Smart executives mingled with street-children; Asian businessmen rushed employees to the scene in pick-up trucks; men worked in vests, having ripped off their shirts as bandages; drivers threw out their passengers to take hundreds of injured to hospital. As a result, the casualty wings of all Nairobi’s hospitals were full within half an hour of the blast. The response to requests for blood donations was so overwhelming that all the city’s main blood banks were full within 24 hours.
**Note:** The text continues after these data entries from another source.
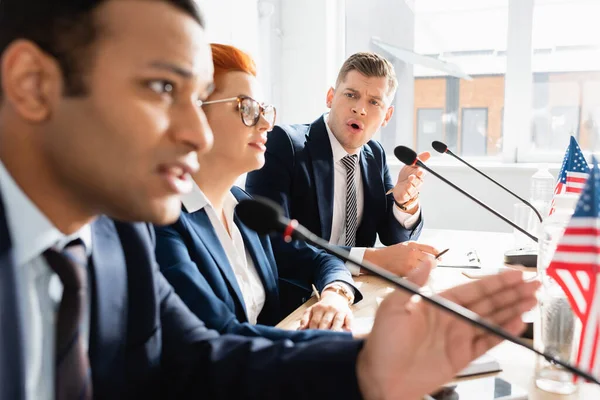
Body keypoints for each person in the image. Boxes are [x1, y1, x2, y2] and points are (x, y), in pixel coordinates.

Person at [0, 0, 540, 399]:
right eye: (163, 89)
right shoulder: (148, 225)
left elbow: (200, 359)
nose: (196, 130)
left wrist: (370, 365)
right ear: (32, 84)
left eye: (196, 99)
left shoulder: (114, 237)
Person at [154, 43, 362, 338]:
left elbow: (320, 258)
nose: (266, 124)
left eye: (265, 110)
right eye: (247, 108)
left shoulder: (243, 207)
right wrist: (353, 348)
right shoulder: (164, 222)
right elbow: (222, 338)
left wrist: (335, 295)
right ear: (194, 113)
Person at [246, 52, 440, 278]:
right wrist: (371, 261)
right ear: (330, 96)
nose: (360, 109)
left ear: (387, 116)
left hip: (353, 289)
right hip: (297, 295)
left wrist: (404, 202)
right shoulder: (284, 144)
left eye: (374, 102)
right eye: (351, 95)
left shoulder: (374, 155)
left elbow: (393, 239)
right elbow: (271, 244)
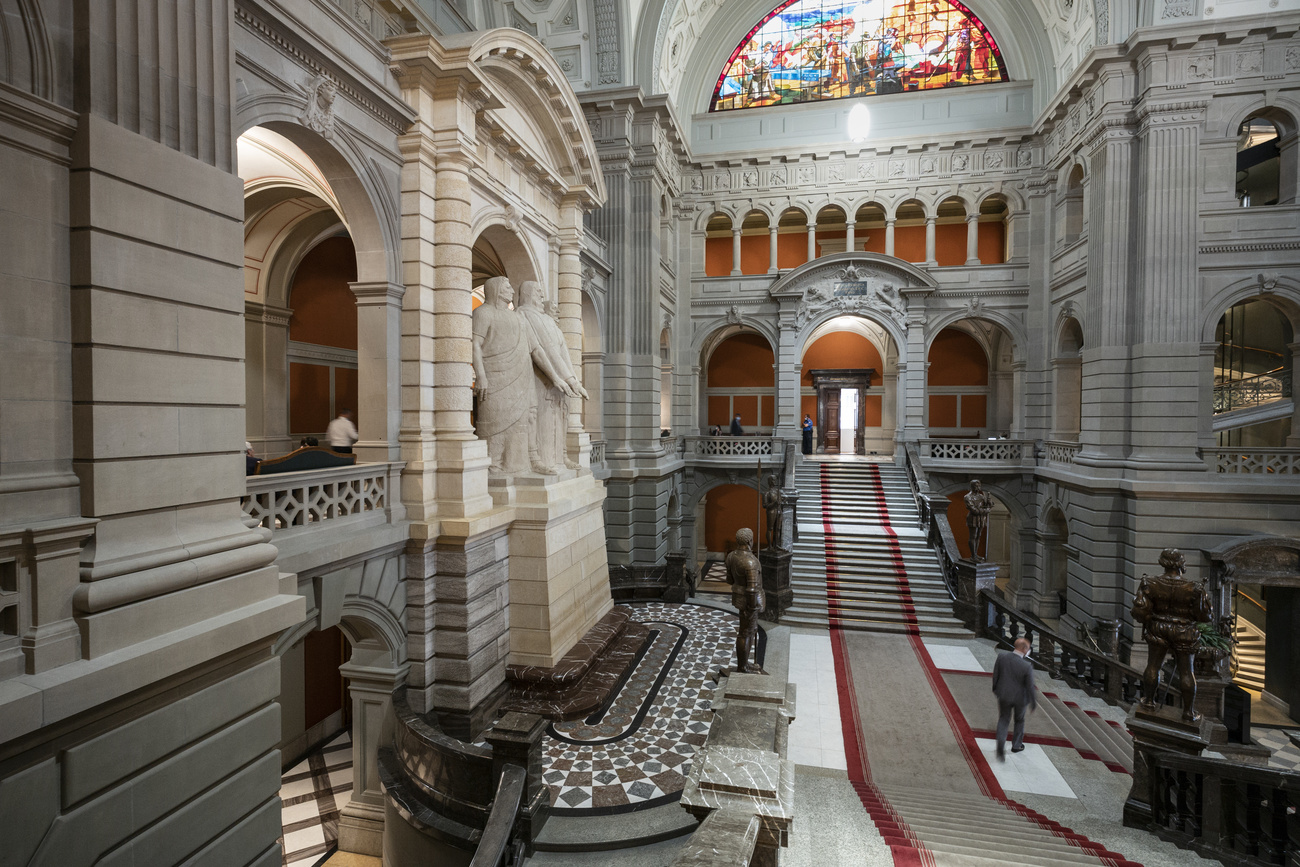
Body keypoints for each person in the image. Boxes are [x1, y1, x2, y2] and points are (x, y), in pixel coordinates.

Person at [1132, 548, 1212, 722]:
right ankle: (1188, 712)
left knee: (1153, 666)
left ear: (1162, 563)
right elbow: (1205, 617)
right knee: (1187, 672)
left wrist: (1150, 618)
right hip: (1184, 631)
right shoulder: (1195, 588)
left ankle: (1149, 701)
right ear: (1182, 564)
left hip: (1158, 627)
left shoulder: (1149, 583)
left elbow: (1139, 611)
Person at [726, 528, 765, 673]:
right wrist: (753, 607)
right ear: (749, 541)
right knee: (746, 632)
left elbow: (729, 579)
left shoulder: (731, 556)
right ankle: (743, 666)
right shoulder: (751, 562)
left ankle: (745, 665)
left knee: (748, 631)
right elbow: (752, 589)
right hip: (750, 601)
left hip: (738, 596)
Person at [991, 637, 1037, 760]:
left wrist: (995, 689)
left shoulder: (1002, 657)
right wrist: (1033, 703)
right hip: (1020, 699)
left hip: (1004, 695)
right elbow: (1030, 686)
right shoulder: (1026, 665)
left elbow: (996, 675)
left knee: (1004, 719)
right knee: (1019, 720)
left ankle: (1000, 745)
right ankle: (1016, 745)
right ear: (1024, 649)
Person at [964, 479, 994, 560]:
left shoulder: (981, 496)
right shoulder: (968, 497)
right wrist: (986, 511)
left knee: (978, 536)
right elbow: (974, 510)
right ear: (972, 487)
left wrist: (989, 501)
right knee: (973, 536)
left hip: (981, 518)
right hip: (973, 518)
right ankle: (973, 555)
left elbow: (989, 505)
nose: (977, 487)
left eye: (979, 486)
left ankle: (975, 554)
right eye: (976, 486)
Almost as astonishing, for Kenyans, was the appearance of President Daniel arap Moi at the scene with the leaders of all Kenya’s opposition parties beside him in the presidential car. No doubt they will soon be back at each other’s throats. But the way that the terrorist attack united the country, albeit only temporarily, has given Kenyans a new confidence. They got a glimpse of a different Kenya, displaying a spirit of unity and solidarity that, to those old enough to remember, brought back the days when Kenya won its independence 35 years ago.
In Nairobi, Mrs Albright correctly refused to comment on the FBI investigations into the attacks. But she, like many others, pointed a finger at Osama bin Laden, the rich Saudi who, from his various hideaways, has long been suspected of financing operations aimed at getting American troops out of Saudi Arabia. The confession in Pakistan of a suspect in the bombing, Muhammad Sadiq Howaida, a Jordanian-born Palestinian engineer married to a Kenyan, is said to have implicated Mr bin Laden, who now lives in Afghanistan, in what must be one of the worst ever acts of peacetime terrorism.